Development of a Genetic test for Pseudoxanthoma Elasticum (PXE): Patients' Role in Research Translation       [Full Presentation]
Sharon Terry, President and CEO of the Genetic Alliance and Executive Director of PXE International, Inc., shared the process of developing a mutation detection assay for PXE, an inherited disorder affecting connective tissue in multiple organs, with the support and participation of PXE International, Inc., an international patient support organization. She highlighted a number of challenges and problems in rare disease research, including limited pools of participants, small collections of patient samples, competitive and fragmented research environment, poor confidentiality protection for patients, variable informed consent process, inaccurate disease characterization, limited reporting of test results to participants, and inadequate funding. To assist in research translation, the Genetic Alliance initiated a BioBank project in 2003 to establish a repository of biological samples associated with clinical data, to facilitate accelerated, coordinated, and ethical genetic research.

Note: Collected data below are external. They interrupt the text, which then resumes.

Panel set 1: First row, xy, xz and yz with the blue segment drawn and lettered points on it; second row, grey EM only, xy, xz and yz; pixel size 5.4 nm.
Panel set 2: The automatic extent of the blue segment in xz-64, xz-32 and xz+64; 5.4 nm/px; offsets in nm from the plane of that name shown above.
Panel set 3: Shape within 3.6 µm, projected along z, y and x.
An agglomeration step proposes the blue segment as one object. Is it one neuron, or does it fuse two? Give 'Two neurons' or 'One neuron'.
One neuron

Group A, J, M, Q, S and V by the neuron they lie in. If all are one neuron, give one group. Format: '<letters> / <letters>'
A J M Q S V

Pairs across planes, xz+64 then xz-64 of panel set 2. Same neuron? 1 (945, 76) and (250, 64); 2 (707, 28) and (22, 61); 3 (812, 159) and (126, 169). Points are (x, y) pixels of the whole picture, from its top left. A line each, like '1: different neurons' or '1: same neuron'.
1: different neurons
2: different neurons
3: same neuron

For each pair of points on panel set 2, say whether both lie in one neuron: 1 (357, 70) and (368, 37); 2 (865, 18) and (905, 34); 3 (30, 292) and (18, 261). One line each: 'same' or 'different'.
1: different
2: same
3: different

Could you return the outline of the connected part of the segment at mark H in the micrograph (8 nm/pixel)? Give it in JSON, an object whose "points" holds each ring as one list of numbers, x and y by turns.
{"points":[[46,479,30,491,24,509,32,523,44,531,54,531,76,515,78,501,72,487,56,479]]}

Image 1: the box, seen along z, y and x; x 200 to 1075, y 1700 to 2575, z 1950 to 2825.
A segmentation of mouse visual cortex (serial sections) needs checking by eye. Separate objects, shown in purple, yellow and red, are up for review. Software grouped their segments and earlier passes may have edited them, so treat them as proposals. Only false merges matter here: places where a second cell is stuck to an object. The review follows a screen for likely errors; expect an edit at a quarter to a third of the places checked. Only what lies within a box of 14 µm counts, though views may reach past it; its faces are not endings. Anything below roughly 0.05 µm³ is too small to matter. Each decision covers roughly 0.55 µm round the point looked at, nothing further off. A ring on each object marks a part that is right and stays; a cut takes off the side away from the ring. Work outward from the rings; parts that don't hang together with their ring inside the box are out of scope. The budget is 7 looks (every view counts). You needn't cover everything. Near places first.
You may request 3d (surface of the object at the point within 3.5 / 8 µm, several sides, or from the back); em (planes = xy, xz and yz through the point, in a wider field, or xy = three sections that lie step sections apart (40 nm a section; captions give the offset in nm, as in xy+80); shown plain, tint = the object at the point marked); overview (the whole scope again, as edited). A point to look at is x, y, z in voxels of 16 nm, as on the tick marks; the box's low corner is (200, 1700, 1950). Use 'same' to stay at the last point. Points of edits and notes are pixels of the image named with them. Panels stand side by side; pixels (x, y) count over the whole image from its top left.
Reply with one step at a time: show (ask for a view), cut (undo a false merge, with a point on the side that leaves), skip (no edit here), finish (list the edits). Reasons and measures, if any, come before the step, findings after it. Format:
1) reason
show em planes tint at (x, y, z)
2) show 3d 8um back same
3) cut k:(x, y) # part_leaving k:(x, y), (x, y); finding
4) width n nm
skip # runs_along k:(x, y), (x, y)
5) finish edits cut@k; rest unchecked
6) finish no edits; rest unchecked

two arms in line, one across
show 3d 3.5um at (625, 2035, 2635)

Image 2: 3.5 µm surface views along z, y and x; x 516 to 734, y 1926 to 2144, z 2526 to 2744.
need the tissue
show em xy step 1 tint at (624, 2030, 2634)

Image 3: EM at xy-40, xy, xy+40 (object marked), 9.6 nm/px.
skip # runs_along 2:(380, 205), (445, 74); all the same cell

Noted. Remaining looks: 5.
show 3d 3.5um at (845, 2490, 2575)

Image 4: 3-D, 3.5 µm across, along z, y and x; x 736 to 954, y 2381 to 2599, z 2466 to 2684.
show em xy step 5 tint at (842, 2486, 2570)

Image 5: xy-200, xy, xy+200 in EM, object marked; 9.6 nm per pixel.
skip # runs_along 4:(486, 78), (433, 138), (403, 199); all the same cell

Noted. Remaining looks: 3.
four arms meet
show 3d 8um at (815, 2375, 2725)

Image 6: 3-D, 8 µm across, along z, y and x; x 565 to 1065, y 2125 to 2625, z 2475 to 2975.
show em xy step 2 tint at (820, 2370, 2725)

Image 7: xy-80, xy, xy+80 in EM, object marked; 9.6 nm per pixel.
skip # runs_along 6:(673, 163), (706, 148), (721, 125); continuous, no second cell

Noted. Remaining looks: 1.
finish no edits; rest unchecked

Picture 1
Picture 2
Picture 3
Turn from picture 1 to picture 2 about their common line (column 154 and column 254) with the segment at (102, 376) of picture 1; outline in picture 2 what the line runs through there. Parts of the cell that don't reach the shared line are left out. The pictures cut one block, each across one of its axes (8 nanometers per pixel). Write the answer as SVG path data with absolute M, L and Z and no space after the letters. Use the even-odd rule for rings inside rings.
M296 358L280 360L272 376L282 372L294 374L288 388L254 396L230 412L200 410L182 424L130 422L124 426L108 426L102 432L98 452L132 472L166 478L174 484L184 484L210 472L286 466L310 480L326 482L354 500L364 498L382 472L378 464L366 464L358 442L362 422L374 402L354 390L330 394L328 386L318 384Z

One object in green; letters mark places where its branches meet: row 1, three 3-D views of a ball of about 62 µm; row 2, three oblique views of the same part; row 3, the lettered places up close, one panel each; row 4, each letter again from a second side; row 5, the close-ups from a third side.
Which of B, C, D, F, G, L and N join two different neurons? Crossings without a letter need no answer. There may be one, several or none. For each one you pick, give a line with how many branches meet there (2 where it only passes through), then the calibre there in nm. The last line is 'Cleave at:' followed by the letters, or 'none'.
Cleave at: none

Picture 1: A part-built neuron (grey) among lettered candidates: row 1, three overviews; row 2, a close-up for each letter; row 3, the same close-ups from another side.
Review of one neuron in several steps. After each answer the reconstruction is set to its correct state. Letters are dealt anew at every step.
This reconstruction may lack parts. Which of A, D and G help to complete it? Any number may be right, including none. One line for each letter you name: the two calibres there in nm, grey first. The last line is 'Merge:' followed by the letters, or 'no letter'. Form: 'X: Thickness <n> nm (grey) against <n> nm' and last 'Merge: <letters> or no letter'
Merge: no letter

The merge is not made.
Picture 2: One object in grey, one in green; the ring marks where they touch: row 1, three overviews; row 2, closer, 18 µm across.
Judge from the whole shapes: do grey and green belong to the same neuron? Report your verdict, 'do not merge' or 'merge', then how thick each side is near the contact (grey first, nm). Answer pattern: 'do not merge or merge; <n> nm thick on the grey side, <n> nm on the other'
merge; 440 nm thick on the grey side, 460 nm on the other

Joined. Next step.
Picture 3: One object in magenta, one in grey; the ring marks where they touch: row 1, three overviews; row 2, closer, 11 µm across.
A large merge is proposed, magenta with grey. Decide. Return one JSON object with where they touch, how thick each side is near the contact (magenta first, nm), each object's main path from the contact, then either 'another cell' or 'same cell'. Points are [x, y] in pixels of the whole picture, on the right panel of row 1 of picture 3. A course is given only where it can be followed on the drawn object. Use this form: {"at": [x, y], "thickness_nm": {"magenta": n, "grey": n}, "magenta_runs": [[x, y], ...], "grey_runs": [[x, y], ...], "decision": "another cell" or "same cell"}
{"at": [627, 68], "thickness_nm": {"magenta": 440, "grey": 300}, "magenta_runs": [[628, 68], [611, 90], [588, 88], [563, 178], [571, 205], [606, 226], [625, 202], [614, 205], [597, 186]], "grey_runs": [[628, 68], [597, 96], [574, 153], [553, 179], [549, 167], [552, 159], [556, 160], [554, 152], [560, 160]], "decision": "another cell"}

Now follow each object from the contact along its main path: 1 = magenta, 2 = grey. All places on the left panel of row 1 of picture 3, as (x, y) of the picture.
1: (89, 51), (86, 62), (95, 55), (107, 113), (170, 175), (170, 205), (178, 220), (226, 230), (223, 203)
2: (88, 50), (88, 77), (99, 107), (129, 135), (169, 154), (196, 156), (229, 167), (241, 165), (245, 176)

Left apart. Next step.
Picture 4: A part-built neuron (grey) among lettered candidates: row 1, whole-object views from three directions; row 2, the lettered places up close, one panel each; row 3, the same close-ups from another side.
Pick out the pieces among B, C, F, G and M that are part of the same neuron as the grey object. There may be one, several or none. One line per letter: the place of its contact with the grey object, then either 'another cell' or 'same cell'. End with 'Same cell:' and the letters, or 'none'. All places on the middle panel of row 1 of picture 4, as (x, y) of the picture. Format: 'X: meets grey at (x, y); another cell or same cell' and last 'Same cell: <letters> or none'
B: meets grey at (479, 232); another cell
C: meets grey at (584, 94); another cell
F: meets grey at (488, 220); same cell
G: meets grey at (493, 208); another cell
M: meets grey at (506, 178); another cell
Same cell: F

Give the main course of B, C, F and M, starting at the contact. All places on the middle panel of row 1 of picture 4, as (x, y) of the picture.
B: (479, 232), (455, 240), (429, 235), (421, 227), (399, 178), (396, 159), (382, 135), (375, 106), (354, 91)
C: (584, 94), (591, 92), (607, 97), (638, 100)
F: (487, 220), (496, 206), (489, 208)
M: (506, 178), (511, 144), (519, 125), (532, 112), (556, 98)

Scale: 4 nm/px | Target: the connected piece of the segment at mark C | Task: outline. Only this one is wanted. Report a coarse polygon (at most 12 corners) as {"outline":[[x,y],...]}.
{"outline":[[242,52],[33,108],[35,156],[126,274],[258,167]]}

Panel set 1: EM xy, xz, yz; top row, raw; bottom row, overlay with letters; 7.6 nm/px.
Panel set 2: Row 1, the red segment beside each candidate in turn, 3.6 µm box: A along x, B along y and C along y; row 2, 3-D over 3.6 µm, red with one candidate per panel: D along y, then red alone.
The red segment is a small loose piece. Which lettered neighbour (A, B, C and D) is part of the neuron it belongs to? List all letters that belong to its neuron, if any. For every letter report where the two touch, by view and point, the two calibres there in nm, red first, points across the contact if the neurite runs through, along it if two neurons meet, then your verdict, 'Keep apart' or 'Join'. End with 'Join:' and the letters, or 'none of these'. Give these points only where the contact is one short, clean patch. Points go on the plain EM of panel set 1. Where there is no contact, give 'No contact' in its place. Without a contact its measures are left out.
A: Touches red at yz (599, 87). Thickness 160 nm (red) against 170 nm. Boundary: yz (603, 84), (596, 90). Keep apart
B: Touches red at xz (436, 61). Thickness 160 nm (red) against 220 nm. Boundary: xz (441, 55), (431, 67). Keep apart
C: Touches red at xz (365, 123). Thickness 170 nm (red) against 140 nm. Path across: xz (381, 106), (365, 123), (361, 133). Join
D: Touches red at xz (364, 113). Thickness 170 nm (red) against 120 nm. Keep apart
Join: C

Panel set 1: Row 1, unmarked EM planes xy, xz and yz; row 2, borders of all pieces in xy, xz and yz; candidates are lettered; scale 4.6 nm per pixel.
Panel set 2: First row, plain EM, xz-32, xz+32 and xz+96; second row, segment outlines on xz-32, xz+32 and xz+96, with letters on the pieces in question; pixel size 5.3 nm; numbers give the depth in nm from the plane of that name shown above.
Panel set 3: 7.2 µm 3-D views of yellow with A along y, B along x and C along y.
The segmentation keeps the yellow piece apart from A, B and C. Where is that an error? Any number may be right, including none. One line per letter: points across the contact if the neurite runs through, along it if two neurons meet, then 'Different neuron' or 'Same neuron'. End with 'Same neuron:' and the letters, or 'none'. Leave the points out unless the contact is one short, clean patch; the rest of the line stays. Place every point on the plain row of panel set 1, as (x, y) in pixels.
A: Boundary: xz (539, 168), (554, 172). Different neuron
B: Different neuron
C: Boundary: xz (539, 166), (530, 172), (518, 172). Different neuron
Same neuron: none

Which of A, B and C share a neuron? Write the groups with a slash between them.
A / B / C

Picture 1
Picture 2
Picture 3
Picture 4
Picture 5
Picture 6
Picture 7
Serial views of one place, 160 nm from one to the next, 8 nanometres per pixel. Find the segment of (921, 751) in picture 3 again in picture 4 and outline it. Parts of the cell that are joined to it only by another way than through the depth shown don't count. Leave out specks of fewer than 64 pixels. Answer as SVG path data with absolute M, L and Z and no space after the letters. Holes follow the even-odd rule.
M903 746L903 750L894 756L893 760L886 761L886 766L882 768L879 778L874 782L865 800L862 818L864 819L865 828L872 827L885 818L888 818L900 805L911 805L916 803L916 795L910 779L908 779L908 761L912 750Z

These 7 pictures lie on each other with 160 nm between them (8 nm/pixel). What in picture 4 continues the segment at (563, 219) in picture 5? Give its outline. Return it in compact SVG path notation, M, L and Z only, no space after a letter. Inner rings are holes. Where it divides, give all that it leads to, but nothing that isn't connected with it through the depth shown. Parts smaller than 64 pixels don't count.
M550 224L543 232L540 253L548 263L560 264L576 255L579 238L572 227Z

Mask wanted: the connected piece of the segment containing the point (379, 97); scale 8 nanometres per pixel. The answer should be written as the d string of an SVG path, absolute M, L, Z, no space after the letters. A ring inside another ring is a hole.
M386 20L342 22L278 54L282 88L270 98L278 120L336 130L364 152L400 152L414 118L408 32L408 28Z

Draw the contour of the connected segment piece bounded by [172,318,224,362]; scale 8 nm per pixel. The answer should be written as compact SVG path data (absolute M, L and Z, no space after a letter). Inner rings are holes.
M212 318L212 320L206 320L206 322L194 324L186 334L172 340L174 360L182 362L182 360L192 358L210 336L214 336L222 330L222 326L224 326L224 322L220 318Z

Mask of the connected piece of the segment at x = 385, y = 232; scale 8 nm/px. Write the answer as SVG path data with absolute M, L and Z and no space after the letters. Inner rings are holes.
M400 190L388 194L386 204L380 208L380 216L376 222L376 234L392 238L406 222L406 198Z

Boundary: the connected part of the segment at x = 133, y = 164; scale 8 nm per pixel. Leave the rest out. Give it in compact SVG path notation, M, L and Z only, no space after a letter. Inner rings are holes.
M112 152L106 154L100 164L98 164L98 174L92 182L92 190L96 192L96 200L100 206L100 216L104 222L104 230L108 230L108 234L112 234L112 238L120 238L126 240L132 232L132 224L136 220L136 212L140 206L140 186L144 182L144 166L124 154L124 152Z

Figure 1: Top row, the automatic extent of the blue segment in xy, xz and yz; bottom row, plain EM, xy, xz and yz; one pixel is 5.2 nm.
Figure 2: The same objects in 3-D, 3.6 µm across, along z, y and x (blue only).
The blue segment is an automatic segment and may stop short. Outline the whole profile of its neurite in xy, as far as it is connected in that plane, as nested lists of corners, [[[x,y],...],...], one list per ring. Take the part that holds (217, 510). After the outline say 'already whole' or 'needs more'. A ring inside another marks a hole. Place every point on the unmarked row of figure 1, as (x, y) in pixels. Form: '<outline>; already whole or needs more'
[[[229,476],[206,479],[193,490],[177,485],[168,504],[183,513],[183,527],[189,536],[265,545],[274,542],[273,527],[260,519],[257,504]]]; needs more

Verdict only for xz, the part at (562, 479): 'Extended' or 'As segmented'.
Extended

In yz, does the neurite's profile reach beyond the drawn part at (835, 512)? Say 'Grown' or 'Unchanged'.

Genetic Testing for Rare Diseases: A Payer Perspective       [Full Presentation]
Dr. Morris Mellion, Associate Medical Director, Blue Cross and Blue Shield Association (BCBSA), presented issues considered by BCBSA in determining whether a rare disease test could be covered and reimbursed. In general, to be covered by the health plan, the test or technology must meet appropriate FDA and CLIA regulatory requirements and must be scientifically validated. He outlined 5 criteria that the BCBSA Technology Evaluation Center uses in conducting technology assessments, including 1) the technology must have final approval from the appropriate governmental regulatory bodies, 2) the scientific evidence must permit conclusions concerning the effect of the technology on health outcomes, 3) the technology must improve the net health outcome, 4) the technology must be as beneficial as any established alternatives, and 5) improvement must be attainable outside of investigational settings. Subsequently, Dr. Margaret Piper, Technology Evaluation Center, BCBSA, explained how these criteria are used in evaluating and determining the clinical implementation of a number of genetic tests, including molecular genetic testing for the HFE gene related to hereditary hemochromatosis, BRCA 1/2 genes for inherited susceptibility to breast cancer, APC and mismatch repair genes for hereditary colon cancers, and ApoE testing for Alzheimer disease. She acknowledged the difficulty in gathering data for rare disease testing due to the low prevalence of rare diseases, but also pointed out the opportunities for assessment studies in this area. For example, the small sample size might be more representative of the affected population. Dr. Piper concluded with a summary of the payer's perspective for rare disease testing, emphasizing the following needs: 1) to agree on a workable definition for rare disease, 2) to apply regulatory standards to ensure quality, 3) to improve data collection to aid in evidence-based decision making, 4) to improve technology assessment, and 5) to handle exceptions on a case-by-case basis.